Sanksi pidana bagi pelaku aborsi illegal diatur dalam Pasal 194 UU Kesehatan yang berbunyi; “setiap orang yang dengan sengaja melakukan aborsi tidak sesuai dengan ketentuan sebagaimana dimaksud dalamPasal 75 ayat (2) dipidana dengan pidana penjara paling lama 10 tahun dan denda paling banyak Rp1 miliar,” pungkasnya.
Wakil Ketua Majelis Ulama Indonesia (MUI) Kabupaten OKI Tsabit Ali Haq mengatakan seandainya memang benar adanya keterlibatan pemuka agama yang juga pengasuh ponpes dalam perbuatan aborsi ini, secara kelembagaan, untuk mengungkapkan aib ini merupakan wewenang tersendiri. Dirinya meyakini, ada alasan yang tepat dari pihak yang menahan diri agar tidak terpublikasikan kemudian keputusan yang diambil sudah melalui berbagai pertimbangan,
“Sama seperti sejumlah lembaga lainnya, ada hal tertentu yang hanya diketahui oleh kalangan internalnya saja,” jelasnya.
Dalam sudut pandang agama dari kasus aborsi ini sendiri, Pembina Karateka aktif ini dengan tegas mengatakan, tidak ada alasan pembenaran apapun dalam praktik aborsi ini.

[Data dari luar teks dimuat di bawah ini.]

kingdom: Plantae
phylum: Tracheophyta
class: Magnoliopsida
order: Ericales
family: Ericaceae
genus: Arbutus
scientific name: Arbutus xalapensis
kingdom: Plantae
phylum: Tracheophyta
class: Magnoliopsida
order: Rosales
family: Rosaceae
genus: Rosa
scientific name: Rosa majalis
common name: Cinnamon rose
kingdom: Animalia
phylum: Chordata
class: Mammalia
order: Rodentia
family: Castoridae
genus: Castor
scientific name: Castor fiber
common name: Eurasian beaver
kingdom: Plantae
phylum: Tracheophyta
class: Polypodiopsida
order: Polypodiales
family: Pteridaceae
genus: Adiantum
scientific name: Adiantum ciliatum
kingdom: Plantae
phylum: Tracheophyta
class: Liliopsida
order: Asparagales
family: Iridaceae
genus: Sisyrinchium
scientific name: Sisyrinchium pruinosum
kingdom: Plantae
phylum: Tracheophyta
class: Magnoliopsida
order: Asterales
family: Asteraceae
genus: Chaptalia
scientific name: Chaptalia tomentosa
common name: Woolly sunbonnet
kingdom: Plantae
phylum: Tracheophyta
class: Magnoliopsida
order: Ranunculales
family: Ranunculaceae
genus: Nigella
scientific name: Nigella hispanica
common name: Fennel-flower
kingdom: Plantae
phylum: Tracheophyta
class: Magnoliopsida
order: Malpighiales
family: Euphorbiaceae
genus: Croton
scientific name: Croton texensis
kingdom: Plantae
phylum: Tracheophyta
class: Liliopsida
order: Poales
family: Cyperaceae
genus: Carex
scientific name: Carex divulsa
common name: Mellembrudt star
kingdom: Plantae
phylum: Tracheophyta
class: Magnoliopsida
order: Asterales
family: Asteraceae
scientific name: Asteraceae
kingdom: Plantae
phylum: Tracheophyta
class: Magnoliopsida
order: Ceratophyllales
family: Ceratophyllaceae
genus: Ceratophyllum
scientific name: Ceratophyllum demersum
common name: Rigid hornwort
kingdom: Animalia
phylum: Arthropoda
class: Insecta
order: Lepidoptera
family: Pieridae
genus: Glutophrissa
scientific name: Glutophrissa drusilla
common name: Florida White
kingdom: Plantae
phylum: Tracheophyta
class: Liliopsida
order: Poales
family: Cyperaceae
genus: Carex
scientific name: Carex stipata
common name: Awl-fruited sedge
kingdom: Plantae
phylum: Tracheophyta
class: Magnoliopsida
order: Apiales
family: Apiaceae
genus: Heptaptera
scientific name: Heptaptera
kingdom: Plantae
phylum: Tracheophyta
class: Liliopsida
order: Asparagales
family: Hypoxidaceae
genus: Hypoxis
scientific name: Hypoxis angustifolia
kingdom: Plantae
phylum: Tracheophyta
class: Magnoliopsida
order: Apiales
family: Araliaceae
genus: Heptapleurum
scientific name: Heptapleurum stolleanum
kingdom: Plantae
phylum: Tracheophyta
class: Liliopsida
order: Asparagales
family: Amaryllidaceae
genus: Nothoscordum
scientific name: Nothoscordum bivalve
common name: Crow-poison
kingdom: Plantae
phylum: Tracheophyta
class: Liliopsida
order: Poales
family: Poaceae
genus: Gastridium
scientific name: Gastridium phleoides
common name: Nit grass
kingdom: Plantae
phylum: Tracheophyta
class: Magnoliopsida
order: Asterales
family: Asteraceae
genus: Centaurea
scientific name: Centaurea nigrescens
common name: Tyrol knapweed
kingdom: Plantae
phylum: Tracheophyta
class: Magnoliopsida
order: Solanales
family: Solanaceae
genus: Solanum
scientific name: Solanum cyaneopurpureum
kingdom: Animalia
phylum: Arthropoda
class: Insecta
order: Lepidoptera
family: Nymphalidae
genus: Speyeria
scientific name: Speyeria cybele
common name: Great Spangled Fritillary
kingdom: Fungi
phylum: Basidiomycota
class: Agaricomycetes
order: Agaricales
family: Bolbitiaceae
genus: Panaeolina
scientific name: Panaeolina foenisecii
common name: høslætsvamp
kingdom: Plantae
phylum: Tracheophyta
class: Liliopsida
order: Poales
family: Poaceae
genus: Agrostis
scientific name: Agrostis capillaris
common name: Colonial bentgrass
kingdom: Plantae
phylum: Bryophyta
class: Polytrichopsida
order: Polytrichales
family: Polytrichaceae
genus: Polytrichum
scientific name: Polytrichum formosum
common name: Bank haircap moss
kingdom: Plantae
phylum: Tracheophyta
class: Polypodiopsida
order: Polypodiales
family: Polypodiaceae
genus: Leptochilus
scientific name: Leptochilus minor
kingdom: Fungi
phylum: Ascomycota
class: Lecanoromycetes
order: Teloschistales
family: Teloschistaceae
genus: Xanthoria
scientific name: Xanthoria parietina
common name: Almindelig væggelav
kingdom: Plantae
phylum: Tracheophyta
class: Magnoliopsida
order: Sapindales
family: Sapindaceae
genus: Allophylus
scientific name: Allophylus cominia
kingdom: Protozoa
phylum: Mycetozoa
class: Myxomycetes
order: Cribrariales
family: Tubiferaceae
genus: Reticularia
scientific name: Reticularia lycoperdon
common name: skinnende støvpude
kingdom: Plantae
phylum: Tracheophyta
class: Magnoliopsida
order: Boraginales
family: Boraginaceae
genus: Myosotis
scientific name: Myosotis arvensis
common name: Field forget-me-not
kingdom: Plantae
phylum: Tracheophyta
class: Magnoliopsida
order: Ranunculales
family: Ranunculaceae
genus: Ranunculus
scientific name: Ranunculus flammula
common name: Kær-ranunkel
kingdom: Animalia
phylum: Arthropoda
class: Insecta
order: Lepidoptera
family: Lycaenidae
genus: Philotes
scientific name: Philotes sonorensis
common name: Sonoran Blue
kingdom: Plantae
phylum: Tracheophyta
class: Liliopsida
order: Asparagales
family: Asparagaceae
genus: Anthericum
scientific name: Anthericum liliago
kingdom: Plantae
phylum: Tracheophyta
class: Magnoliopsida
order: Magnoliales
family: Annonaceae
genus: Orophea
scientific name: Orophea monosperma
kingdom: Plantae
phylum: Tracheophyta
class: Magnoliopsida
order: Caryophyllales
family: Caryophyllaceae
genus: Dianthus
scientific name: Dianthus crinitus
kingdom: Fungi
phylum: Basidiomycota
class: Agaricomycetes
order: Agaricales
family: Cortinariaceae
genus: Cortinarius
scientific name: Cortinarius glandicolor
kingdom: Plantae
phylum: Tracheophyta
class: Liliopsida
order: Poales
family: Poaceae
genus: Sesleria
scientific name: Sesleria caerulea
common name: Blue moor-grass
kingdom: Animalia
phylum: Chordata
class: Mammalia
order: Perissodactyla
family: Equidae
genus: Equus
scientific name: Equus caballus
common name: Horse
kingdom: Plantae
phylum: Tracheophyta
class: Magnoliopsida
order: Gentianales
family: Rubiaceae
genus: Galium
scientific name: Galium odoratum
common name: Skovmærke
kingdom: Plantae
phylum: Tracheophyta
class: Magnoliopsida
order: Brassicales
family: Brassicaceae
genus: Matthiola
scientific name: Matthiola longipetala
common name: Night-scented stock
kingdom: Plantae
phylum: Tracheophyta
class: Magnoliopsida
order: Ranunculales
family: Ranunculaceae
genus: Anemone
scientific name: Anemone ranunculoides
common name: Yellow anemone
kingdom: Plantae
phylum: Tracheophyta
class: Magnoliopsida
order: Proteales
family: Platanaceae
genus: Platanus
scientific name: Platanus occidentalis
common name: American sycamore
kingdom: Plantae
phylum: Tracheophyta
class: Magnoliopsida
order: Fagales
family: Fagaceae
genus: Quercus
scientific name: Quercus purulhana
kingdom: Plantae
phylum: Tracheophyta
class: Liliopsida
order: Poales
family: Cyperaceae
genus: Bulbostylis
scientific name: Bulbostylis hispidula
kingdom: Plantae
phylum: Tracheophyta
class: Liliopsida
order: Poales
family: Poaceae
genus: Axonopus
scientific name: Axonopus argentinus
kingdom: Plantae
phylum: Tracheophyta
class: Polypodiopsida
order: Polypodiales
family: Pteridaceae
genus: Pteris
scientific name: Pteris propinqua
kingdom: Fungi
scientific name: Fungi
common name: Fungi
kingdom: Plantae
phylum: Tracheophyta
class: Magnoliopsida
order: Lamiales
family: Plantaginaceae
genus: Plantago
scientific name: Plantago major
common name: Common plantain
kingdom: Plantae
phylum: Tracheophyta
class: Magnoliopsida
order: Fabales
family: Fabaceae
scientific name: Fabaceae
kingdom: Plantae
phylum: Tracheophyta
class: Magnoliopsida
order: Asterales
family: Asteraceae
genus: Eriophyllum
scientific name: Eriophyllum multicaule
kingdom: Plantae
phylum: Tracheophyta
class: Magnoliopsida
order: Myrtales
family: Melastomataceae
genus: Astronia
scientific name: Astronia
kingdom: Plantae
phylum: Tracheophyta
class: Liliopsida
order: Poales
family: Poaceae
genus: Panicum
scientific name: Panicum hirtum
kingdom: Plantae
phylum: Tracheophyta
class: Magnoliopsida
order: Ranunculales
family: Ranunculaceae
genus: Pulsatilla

“Dalam etika agama, aborsi ini merupakan perbuatan dosa. Apapun bentuk aborsi itu dosa. terkecuali dalam keadaan tertentu, dan sedang ditangani paramedis,” jelasnya
Secara etika kemasyarakatan, Tsabit mengemukakan, seharusnya kejadian ini diberitahukan ke pihak yang berwajib, meskipun nantinya ada persetujuan damai, dan persoalan hukum lainnya.
“Secara moral kemasyarakatan ada sanksi sosial. Secara agama perbuatannya dosa, dan secara hukum juga ada sanksi pidananya,” urainya.